LONDON — One of Google’s sister companies will team up with pharmaceuticals firm GlaxoSmithKline to develop tiny implants that can tap nerves and change their electronic signals as a way of treating chronic illnesses.
GSK and Verily Life Sciences, a subsidiary of Google parent company Alphabet, have agreed to create a new company known as Galvani Bioelectronics, which will be based in Britain, with a second research hub in South San Francisco, California.
They said Monday that they will invest $714 million, with GSK owning 55 percent of the venture and Verily the rest.
In the growing field of bioelectronic medicine, the implants that are used to cuff a nerve are the size of a jelly bean. The aim is to make them as small as a grain of rice.

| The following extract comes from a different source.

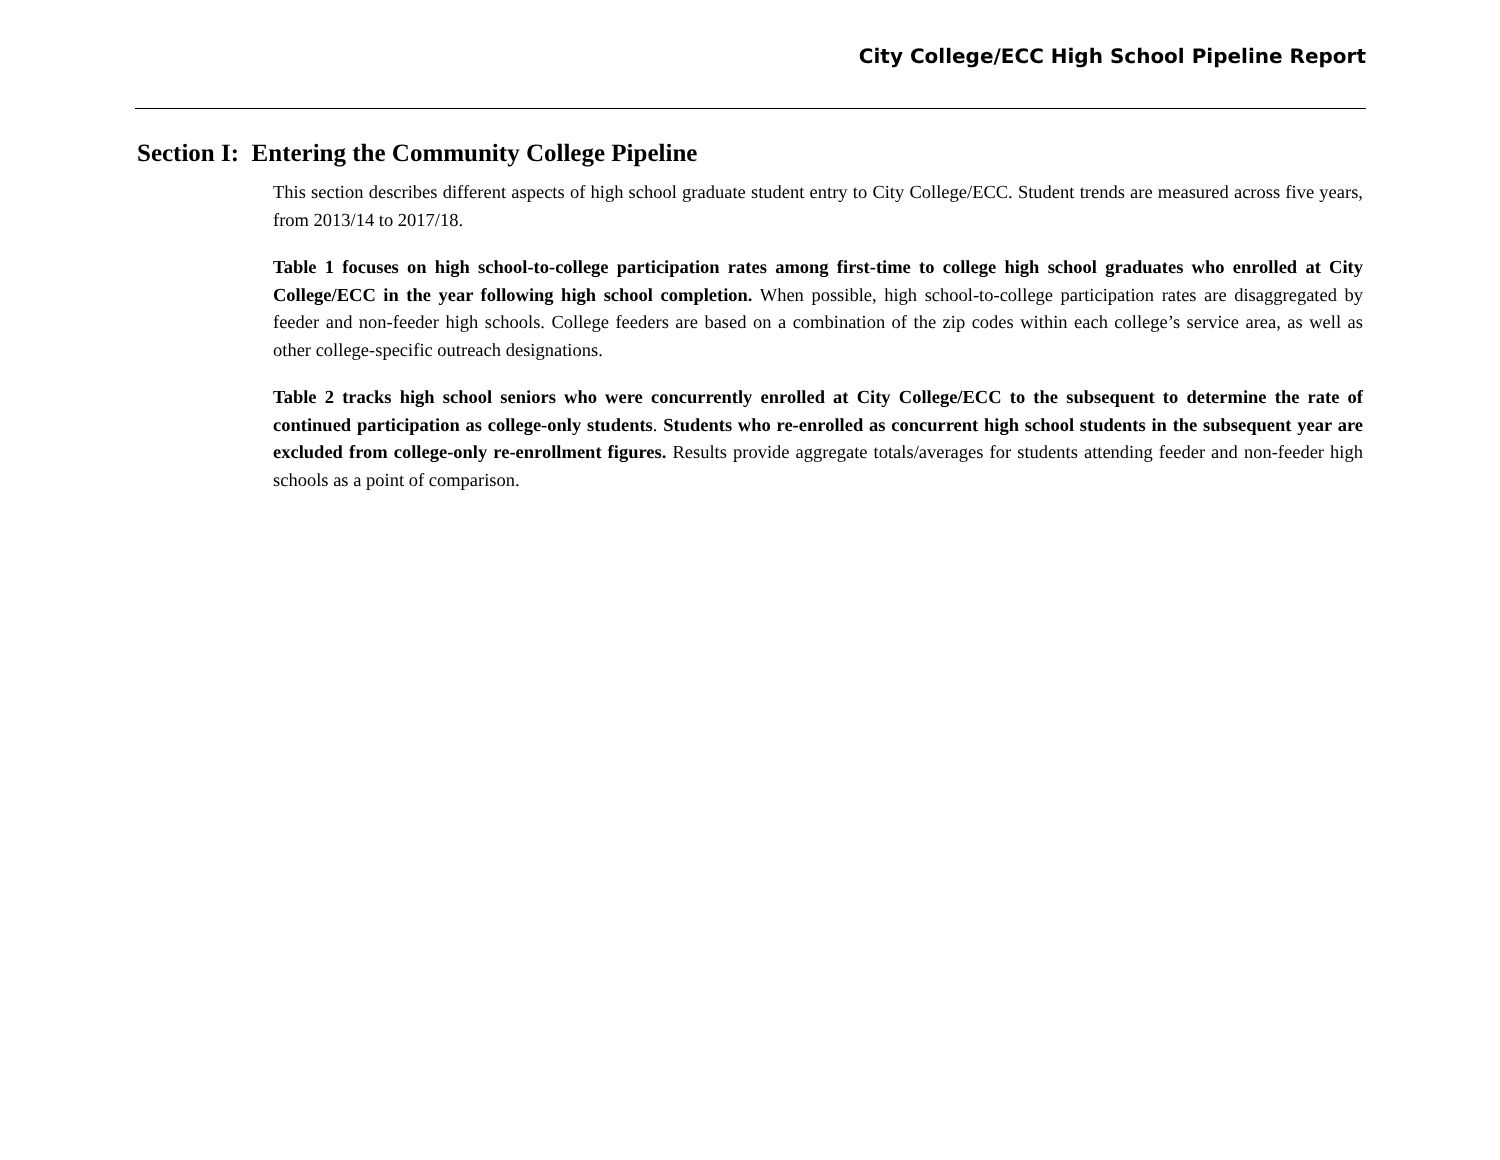City College/ECC High School Pipeline Report
Section I: Entering the Community College Pipeline
This section describes different aspects of high school graduate student entry to City College/ECC. Student trends are measured across five years, from 2013/14 to 2017/18.
Table 1 focuses on high school-to-college participation rates among first-time to college high school graduates who enrolled at City College/ECC in the year following high school completion. When possible, high school-to-college participation rates are disaggregated by feeder and non-feeder high schools. College feeders are based on a combination of the zip codes within each college’s service area, as well as other college-specific outreach designations.
Table 2 tracks high school seniors who were concurrently enrolled at City College/ECC to the subsequent to determine the rate of continued participation as college-only students. Students who re-enrolled as concurrent high school students in the subsequent year are excluded from college-only re-enrollment figures. Results provide aggregate totals/averages for students attending feeder and non-feeder high schools as a point of comparison.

GSK brings medical knowledge to the table. Verily brings expertise in miniaturization.
“Many of the processes of the human body are controlled by electrical signals firing between the nervous system and the body’s organs, which may become distorted in many chronic diseases,” said Moncef Slaoui, GSK’s chairman of global vaccines. “Bioelectronic medicine’s vision is to employ the latest advances in biology and technology to interpret this electrical conversation and to correct the irregular patterns found in disease states, using miniaturized devices attached to individual nerves.”
The announcement comes less than a week after GSK pledged to invest $363 million in three plants in Britain, sweeping aside concerns about growth after the country’s decision to leave the European Union.
Galvani Bioelectronics will employ around 30 scientists, engineers and clinicians.